Behind the scenes, MashBill will create a new TEI-XML document that contains the new entity's unique identifier, metadata, text biography, and citations. That TEI-XML document will be stored in the CWGK GitHub repository, where all project files are kept not only for the use of project staff but are available to be downloaded as a corpus and analyzed by researchers searching for data patterns within the XML.
See sample TEI-XML entity records for:
Each time an existing entity record is modified (if, for example, new research or additional documents meant a biography needed to be expanded) MashBill will pull the existing TEI-XML from GitHub and push back the modified version.
This same push-pull process from GitHub will also allow MashBill to automatically insert reference tags containing the unique entity identifier into the text of the document. MashBill will pull the document XML down from the GitHub repository, insert the reference codes in the text highlighted by the user in Hypothesis, and push a newly marked-up transcription back into GitHub. When annotation work is completed on a collection, CWGK editors can batch upload the new, annotated transcriptions into Omeka along with the corresponding entity files. Modifications to the Omeka style sheet will allow the transcriptions and annotations to display hyperlinks between and among documents and annotated entity records.

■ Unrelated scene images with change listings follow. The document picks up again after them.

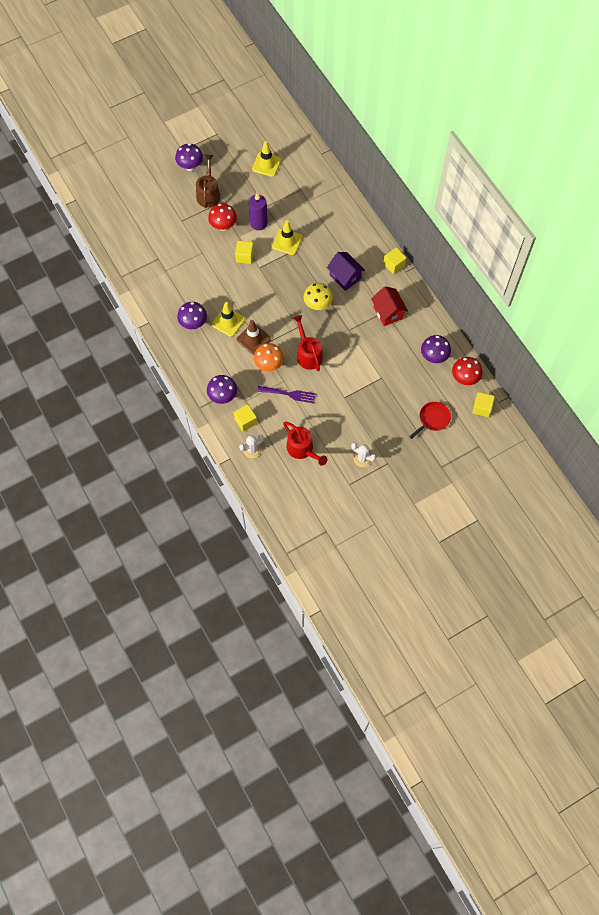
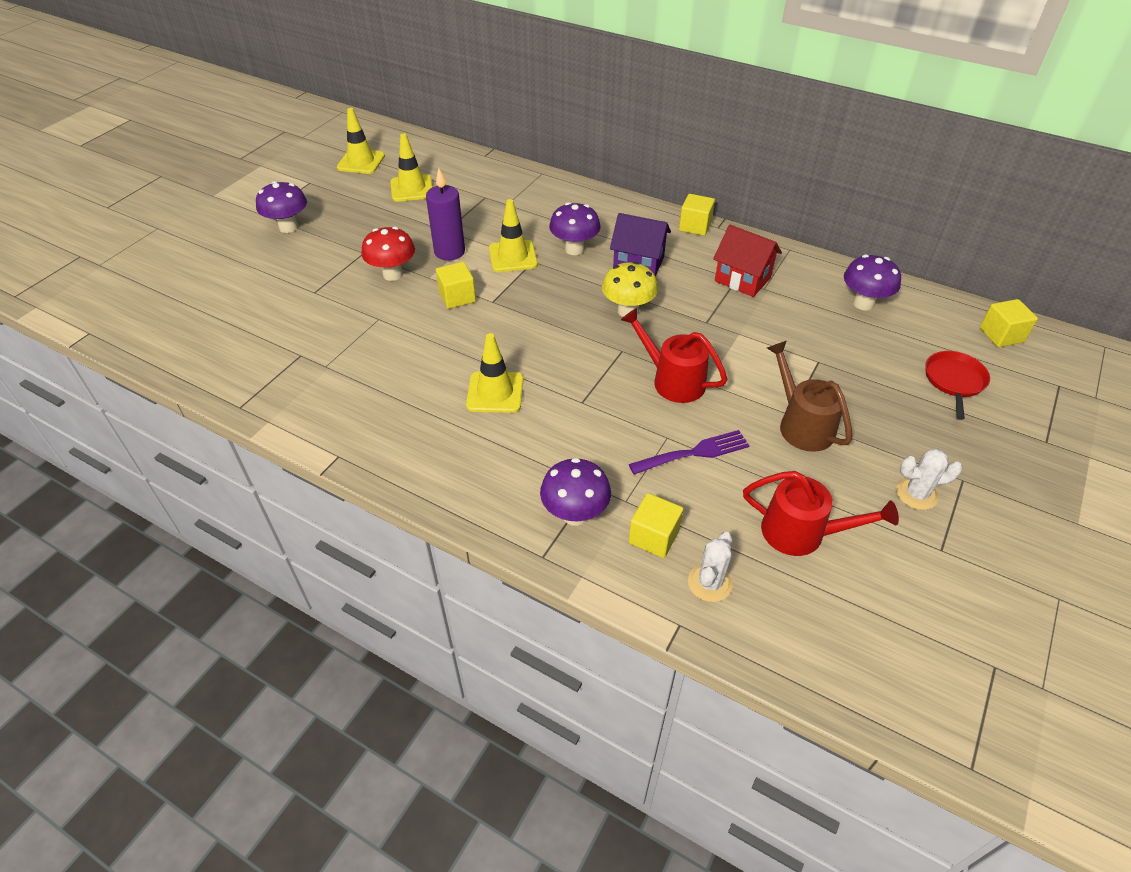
camera: 30 degrees left, 20 degrees down
(193, 324) = (431, 422): purple mushroom -> purple mushroom (574, 249)
(208, 193) = (340, 246): brown watering can -> brown watering can (801, 424)
(252, 128) = (361, 162): none -> yellow traffic cone
(253, 339) = (560, 399): brown traffic cone -> none
(269, 365) = (620, 424): orange mushroom -> none
(464, 378) = (934, 310): red mushroom -> none

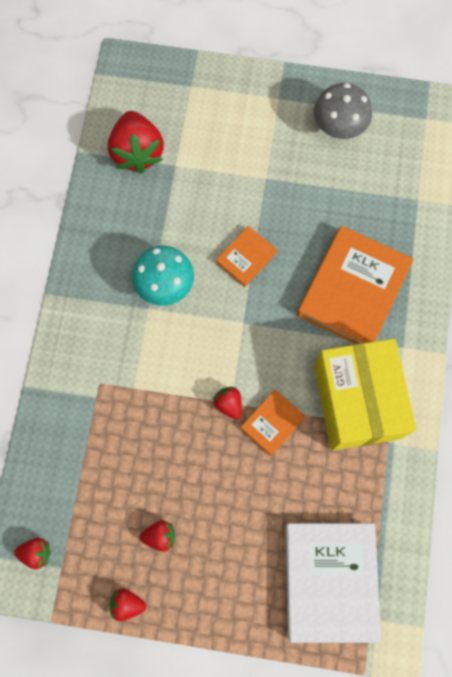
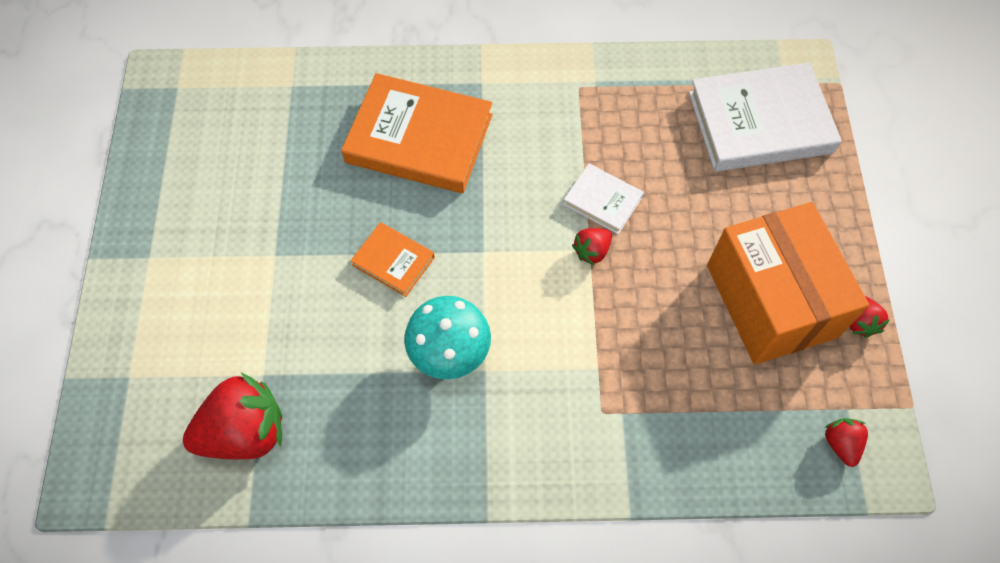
camera: 100 degrees left, 10 degrees down
(160, 536) = (771, 300): red strawberry -> orange box
(272, 423) = (602, 201): orange book -> white book
(338, 129) = (195, 180): grey mushroom -> none
(357, 401) = (556, 120): yellow box -> none

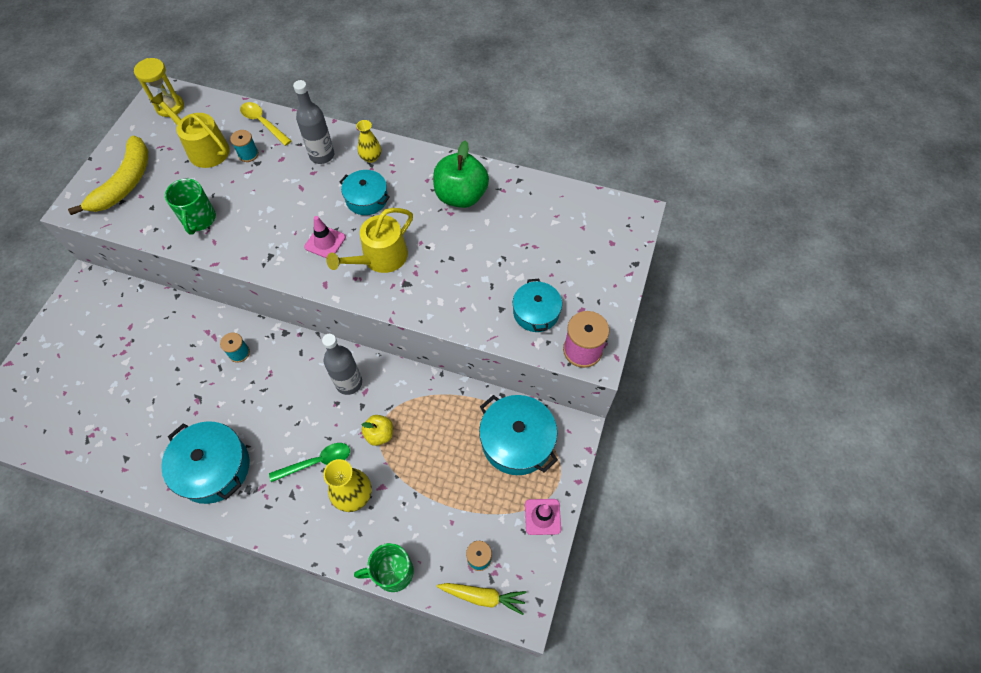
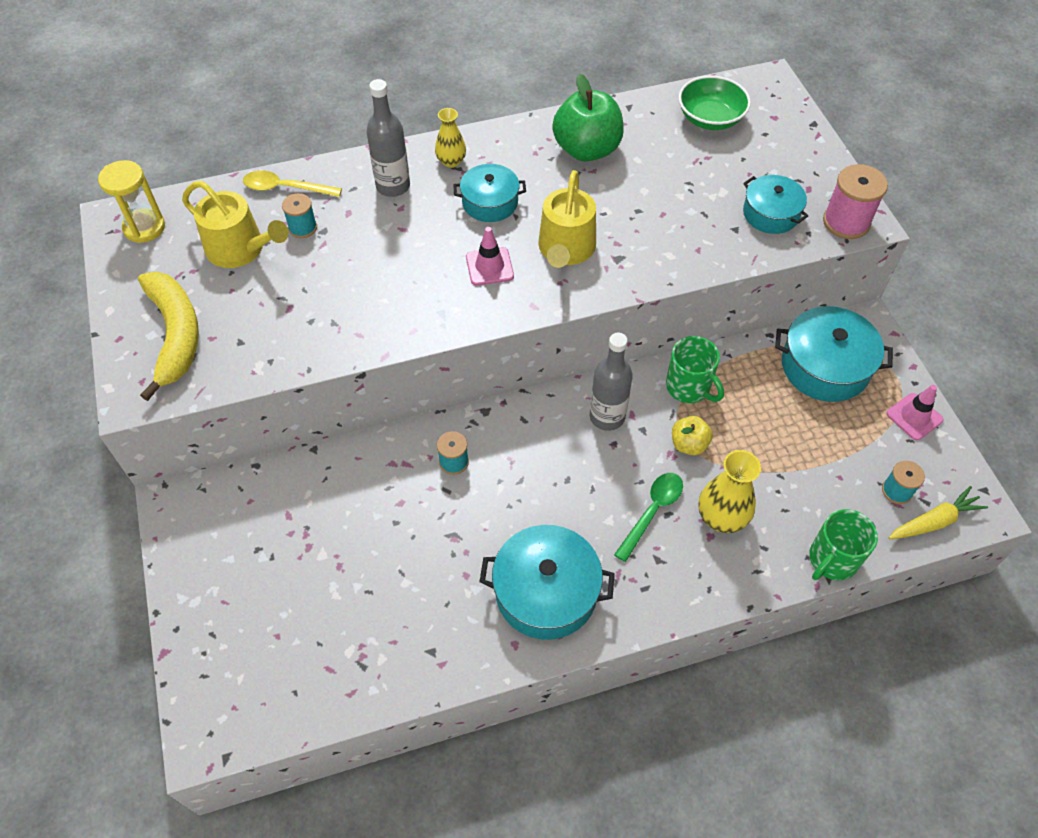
camera: 35 degrees left, 5 degrees down
(199, 219) = (315, 323): green mug -> green mug (689, 387)
(204, 149) = (240, 249): yellow watering can -> yellow watering can turned 150 degrees counterclockwise
(565, 219) = (710, 118): none -> green bowl

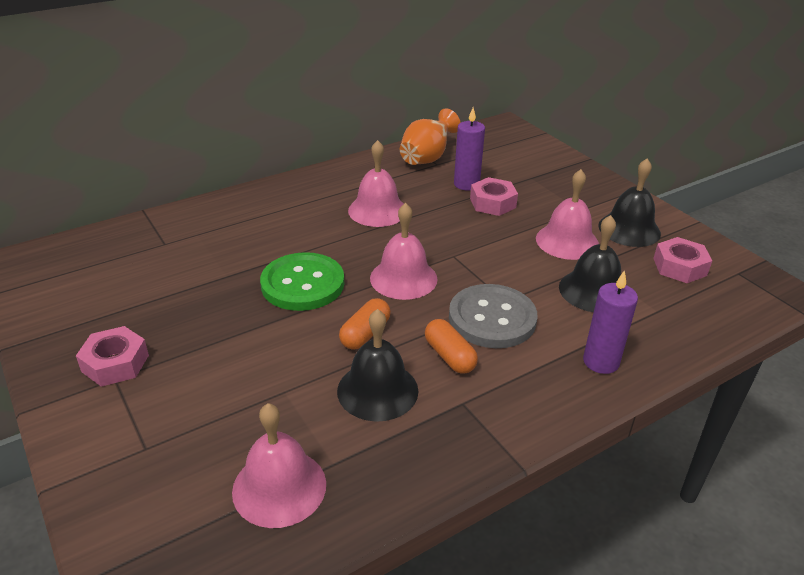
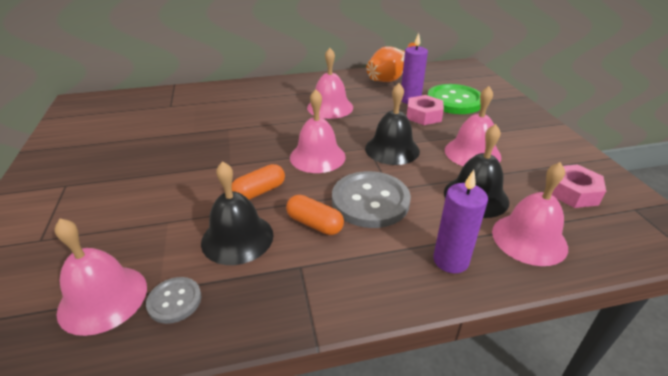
camera: 20 degrees right, 0 degrees up
(115, 363) = (74, 175): pink nut -> none
(303, 284) = (240, 147): green button -> green button (454, 101)
(359, 469) = (174, 301): none -> grey button
(449, 356) = (314, 224): orange capsule -> orange capsule turned 45 degrees counterclockwise
(629, 229) = (536, 153): black bell -> black bell (392, 149)
(660, 324) = (529, 239): none -> pink bell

MashBill will also allow CWGK to track and display relationships between identified people, organizations, and places. This will enable the project to trace and visualize the social and geographical networks within its documentary data set.
The most basic level of relationship tracking is co-occurrence, when entities appear alongside one another in a document or in the text of an entity biography. CWGK and the developers at Brumfield Labs hope to move beyond co-occurrence, however. Inspired by the system of encoding relationship types developed by the Six Degrees of Francis Bacon project, MashBill will allow annotators to tag relationships described in the documents themselves.
After all entities for a given document have been identified, the annotator will tag known relationships between the identified people, places, organizations, and geographical features and assign broad category tags (familial, policital, economic, military, social, etc.) to the relationships.
In addition to the networks traced by the interlinking of documents and annotations, MashBill will allow CWGK to track broad categories of relationships as they appear in the documents.
Nor is CWGK limited to the familiar social network web. Other forms of data visualization may include a color-coded matrix built from a sample document set, or an arc diagram that shows the same data in a different form. Final decisions about how this site will incorporate this visualized data will come in the next year.
Planning and early prototyping for MashBill is currently complete. The project team will work through the end of 2016 to produce a working version of the tool so that the eight NHPRC-funded Graduate Research Associates and on-site CWGK staff can begin to annotate the 1,500 documents scheduled for full publication in the fall of 2017.
The first year of work with MashBill should be an exciting time for CWGK. Not only will the the broader context of the project's documents come into sharper focus, but both CWGK and Brumfield Labs can get a good sense of how MashBill works with a variety of remote users, opening up the possibility of future crowdsourced annotations. Just as Six Degrees of Francis Bacon invites the expertise of professional researchers and students in the classroom to add to its network of known early modern people, CWGK is interested in exploring ways to connect to the deep knowledge of local and family history groups in Kentucky and across the United States.